Perceived Parental Distraction by Technology and Mental Health Among Emerging Adolescents
Dublin Core
Title
Perceived Parental Distraction by Technology and Mental Health Among Emerging Adolescents
Subject
Mental health education
Creator
Kristen Walker
Electronic Resource Item Type Metadata
Journal Name
JAMA Network Open
Volume
Vol. 7
Issue
No. 8
Publication Date
2024
Document Type
Journal article
Language
English
Region
United States
Access
Open Access
Abstract
Digital technology is woven into the fabric of modern family life. Smartphones, tablets, and other digital devices help families with communication, scheduling, and entertainment. Despite its benefits, routine technology use (eg, texting, scrolling through social media) can also disrupt interactions between parents and their children of all ages, a phenomenon encapsulated by the understudied concept of technoference. A recent phone-tracking study of parents with young infants found that parents spend 5.12 hours per day on their smartphones and 27% of the time with their infant engaged with their digital device. Similar rates are identified across age groups, with 68% of US parents with a child younger than 17 years reporting that they become distracted by their smartphones during interactions with their children. In early childhood, parental technoference is associated with decreases in parent-child engagement, reduced ability to notice and attend to children’s needs, less frequent and lower-quality joint play and conversational turns, more negative responses to children’s behavior, and higher risk of child injury.

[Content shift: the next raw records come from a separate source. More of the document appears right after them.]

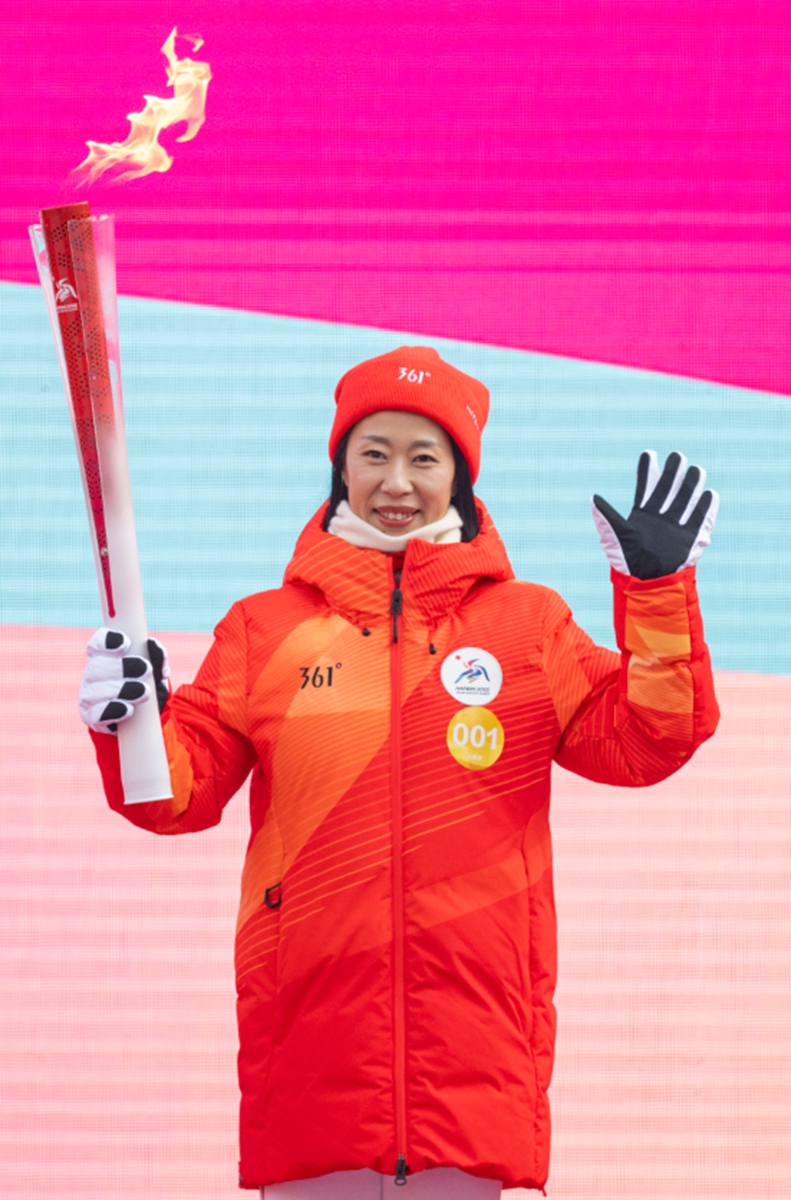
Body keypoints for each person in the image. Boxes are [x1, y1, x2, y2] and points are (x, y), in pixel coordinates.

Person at [79, 346, 720, 1198]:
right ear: (340, 466)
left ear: (457, 476)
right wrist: (129, 721)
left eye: (424, 458)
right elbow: (176, 796)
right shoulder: (263, 631)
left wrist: (656, 593)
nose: (395, 481)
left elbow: (646, 740)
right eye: (372, 453)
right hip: (311, 1047)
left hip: (474, 1049)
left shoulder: (527, 627)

In adolescence, adolescent-perceived parental technoference is associated with higher levels of parent-child conflict and lower levels of parental emotional support and warmth. When children’s emotional and physical needs are consistently ignored or inappropriately responded to, they are at risk of developing mental health difficulties, underscoring the need to investigate parental technoference as a potential precipitant of the development of mental health difficulties, such as depression, anxiety, hyperactivity, and inattention.